Search code examples
azure-devopsyamldatabricksazure-databricks

How to schedule a Databricks notebook and run a different notebook from the same Devops pipeline


I am trying to schedule notebook1 and I want to just run notebook2 only once using the devops pipeline. Please find the below code I used.

- task: Bash@3
  displayName: 'Schedule Databricks Notebook'
  inputs:
    targetType: 'inline'
    script: | 
      
      databricksUrl='https://adb-13946046.6.azuredatabricks.net/api/2.0'
      notebookPath1='/Users/user/notebook1.py'
      notebookPath2='/Users/user/notebook2.py'
      

      jobName='ScheduledJobName1'
      jobName2='testjob'

      requestUri="$databricksUrl/jobs/create"
      requestUriRun="$databricksUrl/jobs/run-now"

      body='{
        "name": "'$jobName'",
        "new_cluster": {
          "spark_version": "7.0.x",
          "node_type_id": "Standard_DS3_v2",
          "num_workers": 0
        },
        "notebook_task": {
          "notebook_path": "'$notebookPath1'"
        },
        "schedule": {
            "quartz_cron_expression": "45 10 * * * ?",
            "timezone_id": "Canada/Eastern"
        }
      }'

      body2='{
        "name": "'$jobName2'",
        "new_cluster": {
          "spark_version": "7.0.x",
          "node_type_id": "Standard_DS3_v2",
          "num_workers": 0
        },
        "notebook_task": {
          "notebook_path": "'$notebookPath2'"
        }
      }'

      # Make the API request
      curl -X POST -H "Authorization: Bearer $(token)" -H "Content-Type: application/json" -d "$body" "$requestUri"
      curl -X POST -H "Authorization: Bearer $(token)" -H "Content-Type: application/json" -d "$body2" "$requestUriRun"

But I only see notebook1 is scheduled and notebook2 is not run.

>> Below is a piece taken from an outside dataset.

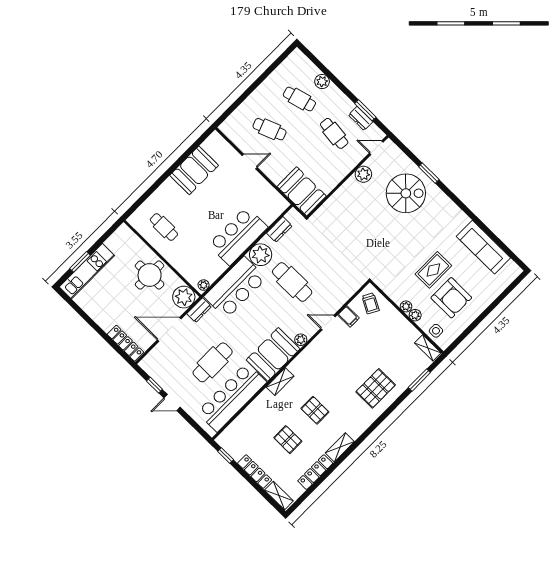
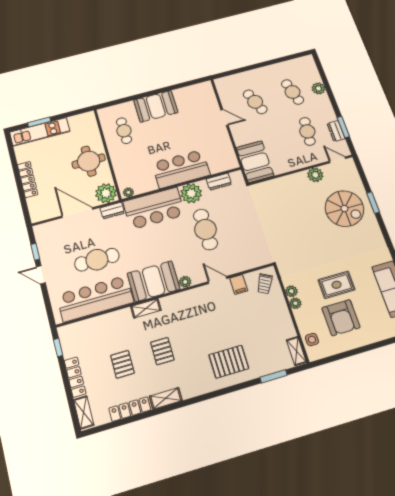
booth: (194, 170) -> (156, 106), moved
plant: (415, 315) -> (292, 291), moved
locker: (125, 343) -> (28, 179), moved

Please assist.

Thanks


Solution

  • The jobs/run-now endpoint allows you to run an existing job by specifying its job ID. You need to predefine the job and get the job id.

    For example, i created a notebook with code inside:

    x = int(dbutils.widgets.get("x"))
    y = int(dbutils.widgets.get("y"))
    
    # Perform some calculation
    z = x + y
    
    # Return the output as JSON
    import json
    output = {"result": z}
    dbutils.notebook.exit(json.dumps(output))
    

    Then create a job jobtest in workflow, get the jobid from browser:

    enter image description here

    To trigger the job, use rest api code below in devops yaml:

    - task: Bash@3
      displayName: 'Schedule Databricks Notebook'
      inputs:
        targetType: 'inline'
        script: | 
          databricksUrl='https://adb-8152044424115302.3.azuredatabricks.net/api/2.0'
          requestUriRunnow="$databricksUrl/jobs/run-now"
    
          body3='{
            "job_id": 880800206549193,
            "notebook_params": {
                "x": "30",
                "y": "50"
              }
          }'
          # Make the API request
          curl -X POST -H "Authorization: Bearer $(token)" -H "Content-Type: application/json" -d "$body3" "$requestUriRunnow"
    

    It runs the job with parameters defined on databricks:

    enter image description here

    Another endpoint is jobs/runs/submit, it allows you to create and run a one-time job run without creating a job.

    yaml sample:

    - task: Bash@3
      displayName: 'Schedule Databricks Notebook'
      inputs:
        targetType: 'inline'
        script: | 
          databricksUrl='https://adb-8152044424015301.3.azuredatabricks.net/api/2.0'
          notebookPath1='/Users/user/Notebook2'
          requestUriRun="$databricksUrl/jobs/runs/submit"
          body='{
                    "run_name": "test-run",
                    "new_cluster": {
                      "spark_version": "7.3.x-scala2.12",
                      "node_type_id": "Standard_DS3_v2",
                      "num_workers": 1
                    },
                    "notebook_task": {
                      "notebook_path": "'$notebookPath1'",
                      "base_parameters": {
                          "x": "15",
                          "y": "20"
                      }
                    }
          }'
    
          # Make the API request
          curl -X POST -H "Authorization: Bearer $(token)" -H "Content-Type: application/json" -d "$body" "$requestUriRun"
    

    Check jobs run:

    enter image description here